Skip to content

`TodosDestroyer::EntityLeaveWorker` generates expensive SQL queries with multiple and unprotected namespace CTEs

Background

Today at 10:52 UTC, we received the following alert in production:

image

This was because as a percentage of all tuple-fetches, 80% taking place for an extended period were in the namespaces table.

imagesource

Reviewing the slowlogs on the primary, about 70% during this brief period were for TodosDestroyer::EntityLeaveWorker, with the following gigantic SQL query being executed.

DELETE FROM "todos"
WHERE "todos"."group_id" IN (
    SELECT
      "id"
    FROM (
      SELECT
        "namespaces".*
      FROM
        "namespaces"
        INNER JOIN ( WITH RECURSIVE "base_and_descendants" AS ((
              SELECT
                $1 AS depth,
                ARRAY[namespaces.id] AS tree_path,
                $2 AS tree_cycle,
                "namespaces".*
              FROM
                "namespaces"
              WHERE
                "namespaces"."type" = $3
                AND "namespaces"."id" = $4)
            UNION (
              SELECT
                ("base_and_descendants"."depth" + $5),
                tree_path || "namespaces".id,
                "namespaces".id = ANY (tree_path),
                "namespaces".*
              FROM
                "namespaces",
                "base_and_descendants"
              WHERE
                "namespaces"."type" = $6
                AND "namespaces"."parent_id" = "base_and_descendants"."id"
                AND "base_and_descendants"."tree_cycle" = $7))
            SELECT DISTINCT
              "id",
              "depth"
            FROM
              "base_and_descendants" AS "namespaces") namespaces_join_table ON namespaces_join_table.id = namespaces.id
          WHERE
            "namespaces"."type" = $8
          ORDER BY
            "namespaces_join_table"."depth" ASC) AS "namespaces"
        WHERE
          "namespaces"."type" = $9
          AND "namespaces"."id" NOT IN (
            SELECT
              "namespaces"."id"
            FROM (( WITH RECURSIVE "base_and_ancestors" AS ((
                    SELECT
                      "namespaces".*
                    FROM (( WITH "direct_groups" AS (
                          SELECT
                            "namespaces".*
                          FROM ((
                              SELECT
                                "namespaces".*
                              FROM
                                "namespaces"

== WORK INSTRUCTION 1 ==
Answer these questions using the text on the TodosDestroyer::EntityLeaveWorker queries:
(a) At what time, in UTC, was the production alert received?
(b) What percentage of tuple-fetches over the extended period took place in the namespaces table?
(c) Roughly what share of the slowlogs on the primary were attributed to TodosDestroyer::EntityLeaveWorker?
== WORK INSTRUCTION 2 ==
From the text on the TodosDestroyer::EntityLeaveWorker queries, quote the passage between "This was because" and "query being executed.", inclusive.
The lines placed after the text are a separate body of material with no connection to it.

== GIVEN DATA ==
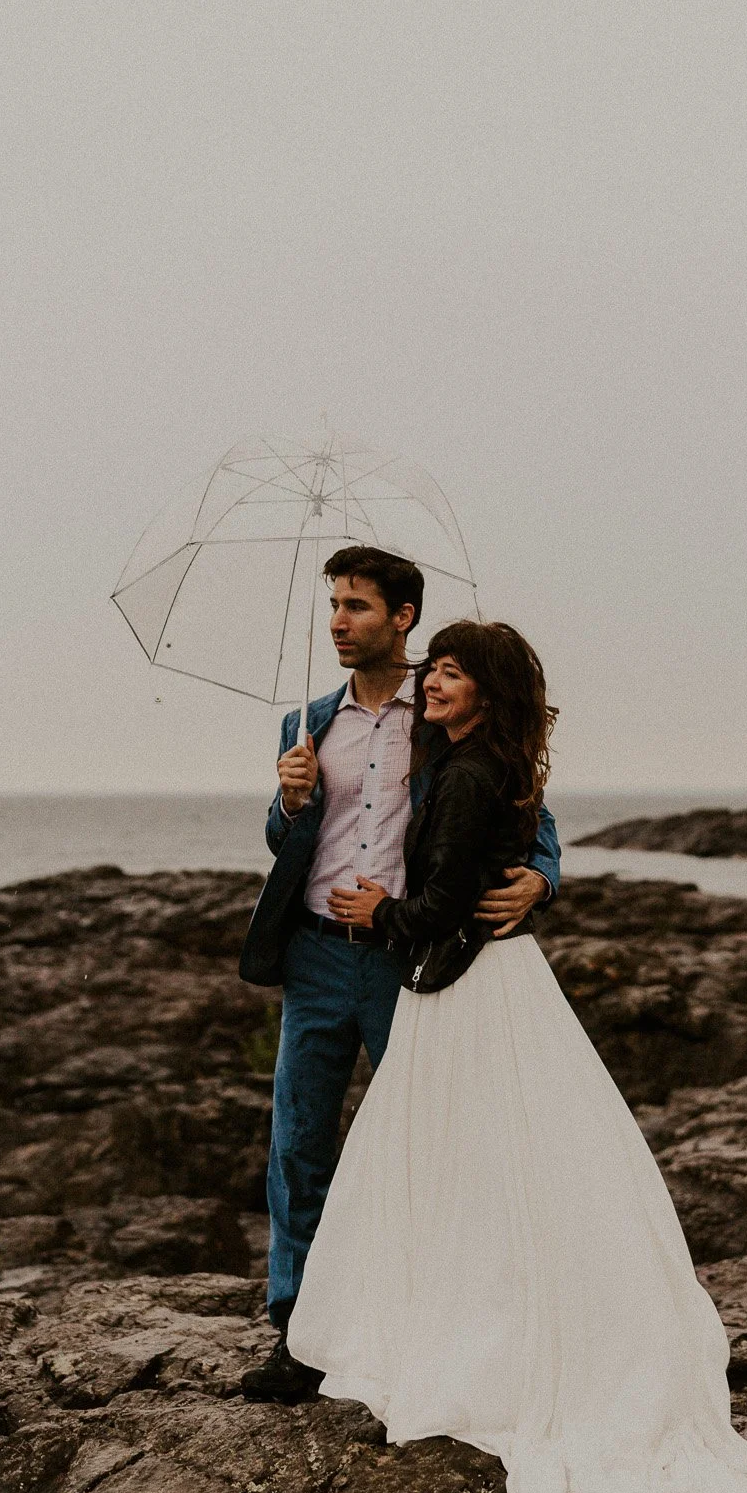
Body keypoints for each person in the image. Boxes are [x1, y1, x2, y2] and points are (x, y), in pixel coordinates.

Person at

== RESULT 1 ==
(a) 10:52 UTC
(b) 80%
(c) About 70%

== RESULT 2 ==
This was because as a percentage of all tuple-fetches, 80% taking place for an extended period were in the namespaces table.

imagesource

Reviewing the slowlogs on the primary, about 70% during this brief period were for TodosDestroyer::EntityLeaveWorker, with the following gigantic SQL query being executed.